Threat of Substitutes or Substitution against Procter & Gamble (Weak Force)

Some products on the market can function as substitutes for Procter & Gamble products. The effects of substitution on companies and the industry environment are considered in this element of Porter’s Five Forces Analysis. The following external factors are responsible for the weak intensity of the threat of substitutes against Procter & Gamble:

  • Low switching costs (strong force)
  • Low availability of substitutes (weak force)
  • Low variety of substitutes (weak force)

The intensity of the threat of substitution against Procter & Gamble is strengthened through low switching costs. In the Five Forces analysis context, this external factor refers to the negative consequences of consumers’ movement away from P&G’s brands to other companies’ brands. However, the low availability of substitutes weakens this threat. Moreover, the low variety of substitutes further reduces their impact on Procter & Gamble. For example, homemade personal care items are typically available in only one or a few variants. The combination of these external factors imposes a weak force on Procter & Gamble and the industry environment. Thus, this element of the Five Forces analysis indicates that the threat of substitution is a minor concern in the consumer goods business. The other forces have a more significant impact on Procter & Gamble.

Threat of New Entrants or New Entry against Procter & Gamble (Moderate Force)

Procter & Gamble’s performance is partially based on the presence or absence of new firms or new entrants in the consumer goods market.

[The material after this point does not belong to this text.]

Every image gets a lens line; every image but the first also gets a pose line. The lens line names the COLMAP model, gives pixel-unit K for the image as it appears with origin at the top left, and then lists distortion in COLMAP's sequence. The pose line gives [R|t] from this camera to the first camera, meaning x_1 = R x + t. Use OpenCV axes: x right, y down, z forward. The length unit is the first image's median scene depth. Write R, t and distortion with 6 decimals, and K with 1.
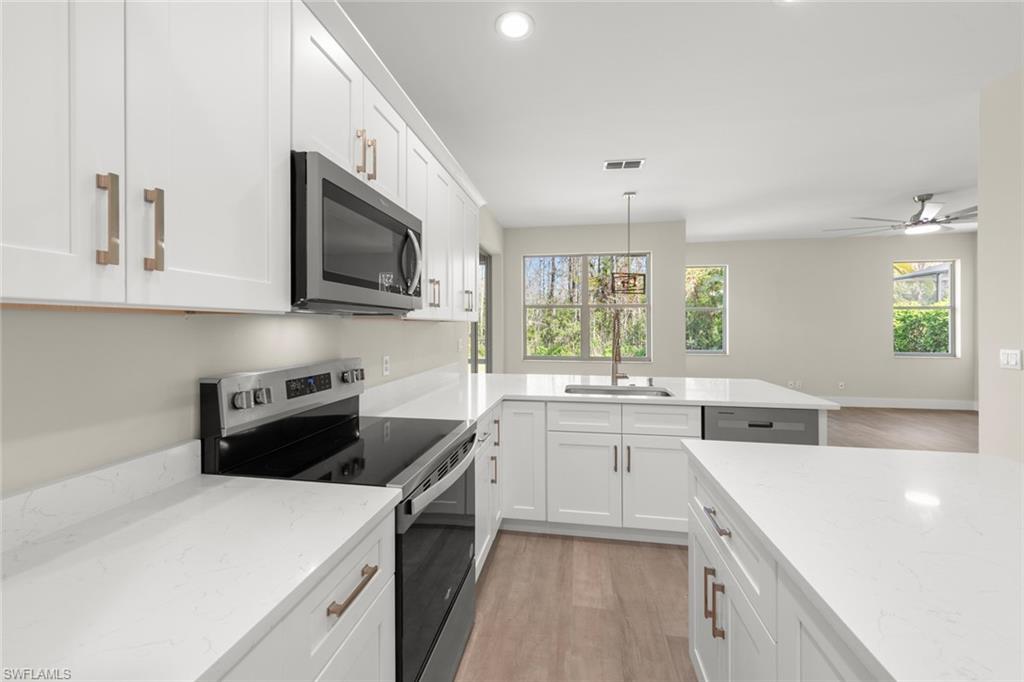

This element of Porter’s Five Forces Analysis evaluates how new entry influences firms and the industry environment. Procter & Gamble’s strategies must consider these external factors that lead to the moderate intensity of the threat of new entrants:

  • Low switching costs (strong force)
  • Moderate capital costs (moderate force)
  • Moderate economies of scale (moderate force)

The Procter & Gamble Company’s consumers can easily move to competing brands, based on low switching costs. In this Five Forces analysis, such an external factor enables new entrants to exert a strong-intensity force against the company. However, the moderate capital costs limit this threat against Procter & Gamble. New firms find it difficult to directly compete, considering the company’s organizational size and capitalization. Also, the moderate economies of scale limit the effects of new entry on Procter & Gamble. For example, typical new entrants cannot easily match P&G’s strengths linked to its global scale of operations. Based on this element of the Five Forces analysis of Procter & Gamble, new entry is a considerable strategic issue in the consumer goods industry environment.